The CLUTO data clustering package is currently distributed as a single file that contains binary distributions for Linux, Sun, OSX, and MS Windows platforms.

Getting the files
The first step in getting and using CLUTO is to download the binary distribution file. CLUTO's distribution is available as either a Unix gziped tar file or as a Windows zip file.
Available files for download
Latest experimental release (2.1.2a):
cluto-2.1.2a.tar.gz (20MB) Linux (i686/x86_64), OSX (ppc/i386), SunOS, MSWin (x86_32, x86_64)
cluto-2.1.2a.zip (20MB) Linux (i686/X86_64), OSX (ppc/i386), SunOS, MSWin (x86_32, x86_64)
Latest stable release (2.1.1):
cluto-2.1.1.tar.gz (9.3MB) Linux i686, SunOS, MSWin
cluto-2.1.1.zip (9.3MB) Linux i686, SunOS, MSWin

Older versions of CLUTO can be found here.

Installing
On Unix systems, after downloading CLUTO you need to uncompress and untar it. This is achieved by executing the following command:
gunzip cluto-xxx.tar.gz

tar -xvf cluto-xxx.tar

Of course, 'xxx' is CLUTO's release number that you have downloaded. On Windows systems, you need to have a zip/unzip program (e.g., winzip) in order to unzip the files. In general, you just need to double click on "cluto-xxx.zip" and the file will be unzipped automatically.

At this point you should have a directory named cluto-xxx. This directory contains CLUTO's library, stand-alone clustering programs, and some test datasets.

Documentation
Instructions describing how to use CLUTO can be found at cluto-xxx/manual.pdf.
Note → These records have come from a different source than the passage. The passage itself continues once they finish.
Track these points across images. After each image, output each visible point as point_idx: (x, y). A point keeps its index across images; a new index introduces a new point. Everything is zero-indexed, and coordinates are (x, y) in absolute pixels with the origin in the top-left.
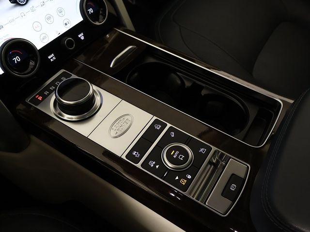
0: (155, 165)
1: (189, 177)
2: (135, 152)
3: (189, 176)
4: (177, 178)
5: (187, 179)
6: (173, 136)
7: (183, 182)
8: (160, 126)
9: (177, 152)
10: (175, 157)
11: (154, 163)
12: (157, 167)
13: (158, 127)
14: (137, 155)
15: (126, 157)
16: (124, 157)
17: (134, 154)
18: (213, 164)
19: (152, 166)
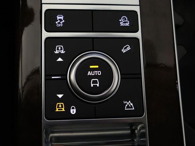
0: (60, 55)
1: (73, 111)
2: (62, 18)
3: (75, 110)
4: (60, 96)
5: (68, 109)
6: (124, 51)
7: (60, 108)
8: (127, 24)
9: (99, 73)
10: (89, 73)
11: (63, 52)
12: (60, 59)
13: (124, 22)
14: (59, 23)
15: (47, 11)
16: (45, 8)
17: (58, 18)
18: (133, 131)
19: (57, 52)
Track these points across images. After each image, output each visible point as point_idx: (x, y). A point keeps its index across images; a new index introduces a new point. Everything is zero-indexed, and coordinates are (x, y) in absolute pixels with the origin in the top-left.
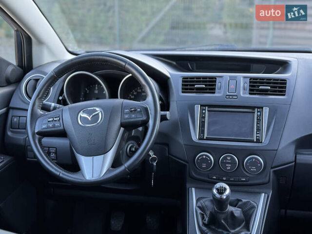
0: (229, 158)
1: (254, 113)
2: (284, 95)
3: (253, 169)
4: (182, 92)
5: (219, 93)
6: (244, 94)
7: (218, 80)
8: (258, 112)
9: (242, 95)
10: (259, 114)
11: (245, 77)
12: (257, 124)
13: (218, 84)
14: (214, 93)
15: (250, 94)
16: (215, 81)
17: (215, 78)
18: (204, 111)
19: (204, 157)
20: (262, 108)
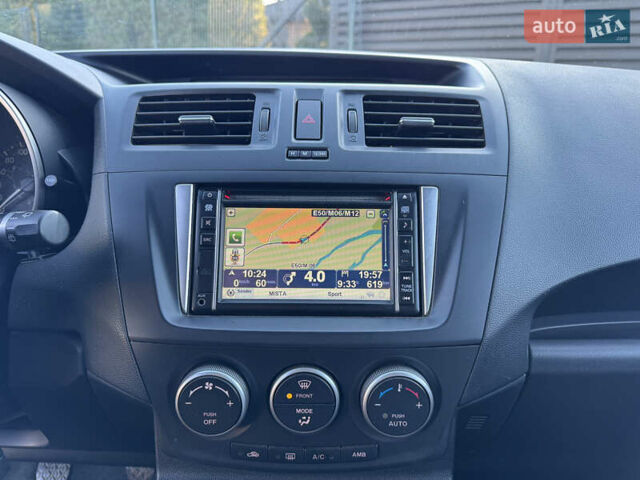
0: (304, 385)
1: (389, 206)
2: (481, 145)
3: (398, 420)
4: (135, 142)
5: (262, 140)
6: (349, 145)
7: (260, 101)
8: (402, 203)
9: (342, 144)
10: (405, 209)
11: (347, 92)
12: (402, 246)
13: (259, 115)
14: (247, 142)
15: (369, 143)
16: (252, 106)
17: (250, 95)
18: (209, 207)
19: (209, 386)
20: (415, 189)
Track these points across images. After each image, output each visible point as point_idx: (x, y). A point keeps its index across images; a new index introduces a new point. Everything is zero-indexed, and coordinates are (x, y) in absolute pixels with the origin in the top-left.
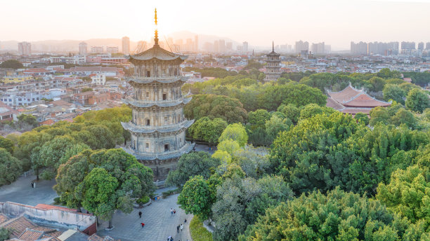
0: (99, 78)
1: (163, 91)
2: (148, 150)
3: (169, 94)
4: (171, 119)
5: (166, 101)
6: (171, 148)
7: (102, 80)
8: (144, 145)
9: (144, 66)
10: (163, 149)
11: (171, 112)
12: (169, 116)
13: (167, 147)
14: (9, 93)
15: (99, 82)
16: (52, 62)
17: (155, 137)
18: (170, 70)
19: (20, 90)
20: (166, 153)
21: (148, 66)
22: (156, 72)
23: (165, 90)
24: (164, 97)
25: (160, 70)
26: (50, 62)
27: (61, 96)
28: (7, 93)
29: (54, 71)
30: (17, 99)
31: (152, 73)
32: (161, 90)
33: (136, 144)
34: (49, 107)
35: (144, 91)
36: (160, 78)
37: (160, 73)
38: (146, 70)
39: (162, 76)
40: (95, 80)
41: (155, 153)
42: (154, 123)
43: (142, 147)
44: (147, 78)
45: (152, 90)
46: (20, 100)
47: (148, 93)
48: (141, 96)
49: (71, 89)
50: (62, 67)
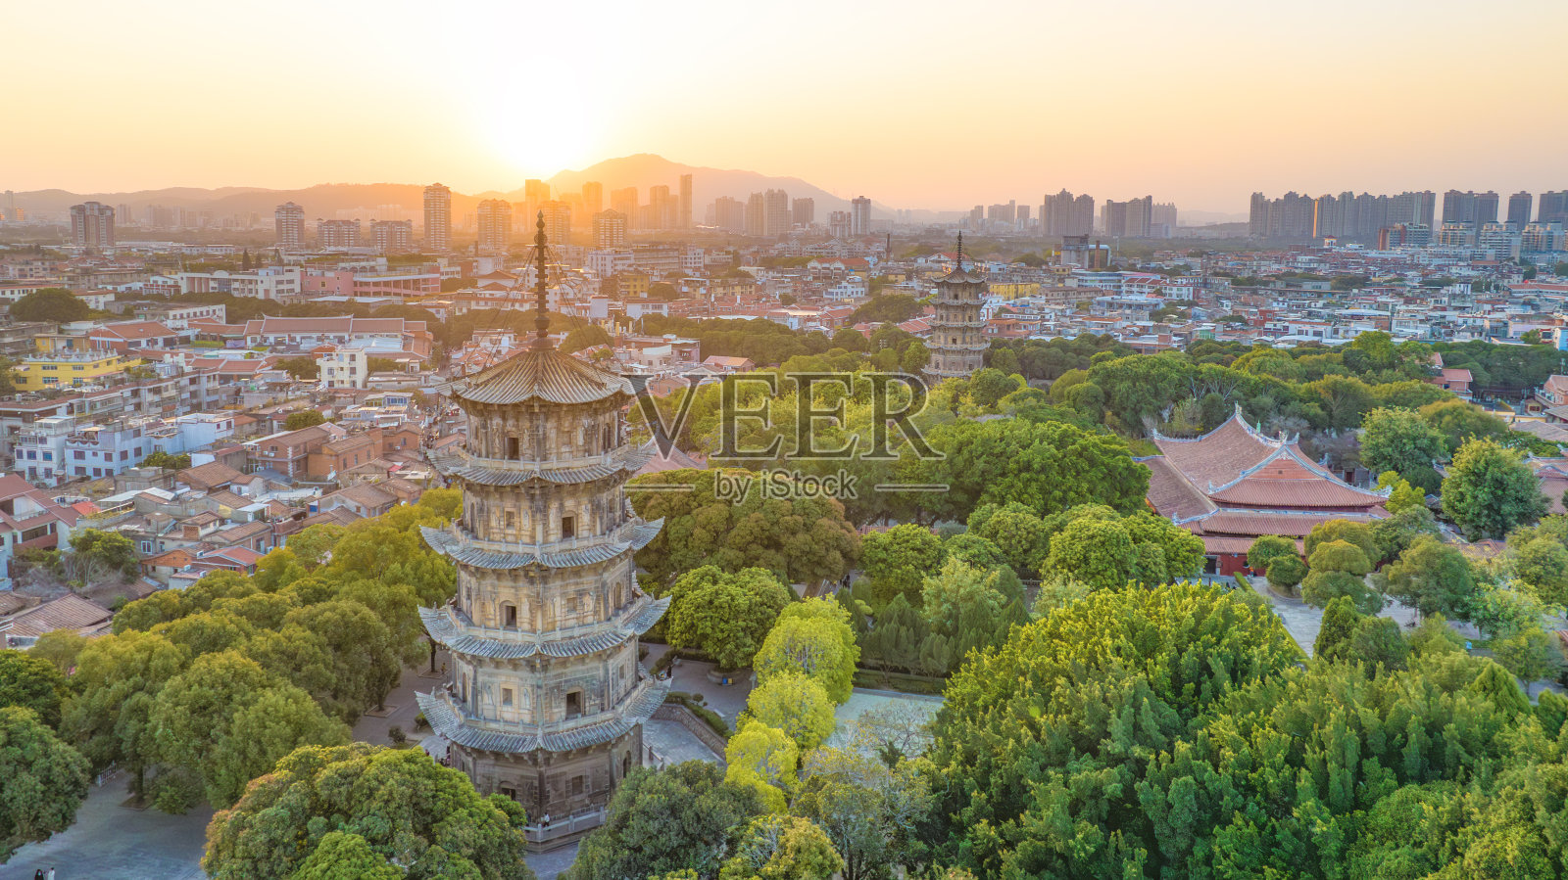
0: (346, 363)
1: (561, 507)
2: (508, 712)
3: (585, 518)
4: (589, 602)
5: (575, 544)
6: (590, 704)
7: (353, 371)
8: (499, 697)
9: (497, 421)
10: (560, 710)
11: (589, 581)
12: (581, 594)
13: (573, 700)
14: (44, 433)
15: (345, 376)
16: (184, 290)
17: (533, 668)
18: (589, 434)
19: (79, 422)
20: (571, 724)
21: (510, 422)
22: (541, 442)
23: (569, 504)
24: (568, 528)
25: (552, 434)
26: (177, 287)
27: (216, 445)
28: (34, 430)
29: (191, 333)
30: (69, 454)
31: (524, 445)
32: (554, 506)
33: (469, 690)
34: (176, 499)
35: (497, 508)
36: (553, 464)
37: (551, 444)
38: (504, 434)
39: (559, 455)
40: (331, 371)
41: (533, 724)
42: (532, 622)
43: (489, 703)
44: (506, 465)
45: (525, 504)
46: (79, 455)
47: (510, 515)
48: (487, 527)
49: (248, 413)
50: (220, 310)
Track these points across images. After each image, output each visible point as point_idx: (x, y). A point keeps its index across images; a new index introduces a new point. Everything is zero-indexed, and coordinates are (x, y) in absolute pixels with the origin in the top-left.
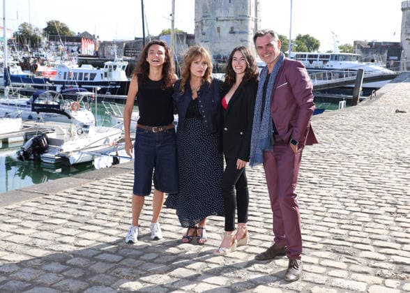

You can get a PDF copy from here.
Converting Documents into CLUTO's Format
A simple perl script called doc2mat that convertes a set of documents into the vector-space format used by CLUTO is provided by downloading the following tar file: doc2mat-1.0.tar.gz.

You can read its online documentation from here.

Datasets
The various datasets used in evaluating the performance of CLUTO's clustering algorithms are available by downloading datasets.tar.gz (28MB file).

Finally, the various datasets used in evaluating the Chameleon clustering algorithm are available by downloading chameleon-data.tar.gz.

Copyright & License Notice
CLUTO is copyrighted by the Regents of the University of Minnesota. It can be freely used for educational and research purposes by non-profit institutions and US government agencies only. Other organizations are allowed to use CLUTO only for evaluation purposes, and any further uses will require prior approval. The software may not be sold or redistributed without prior approval. One may make copies of the software for their use provided that the copies, are not sold or distributed, are used under the same terms and conditions.

As unestablished research software, this code is provided on an "as is'' basis without warranty of any kind, either expressed or implied. The downloading, or executing any part of this software constitutes an implicit agreement to these terms. These terms and conditions are subject to change at any time without prior notice.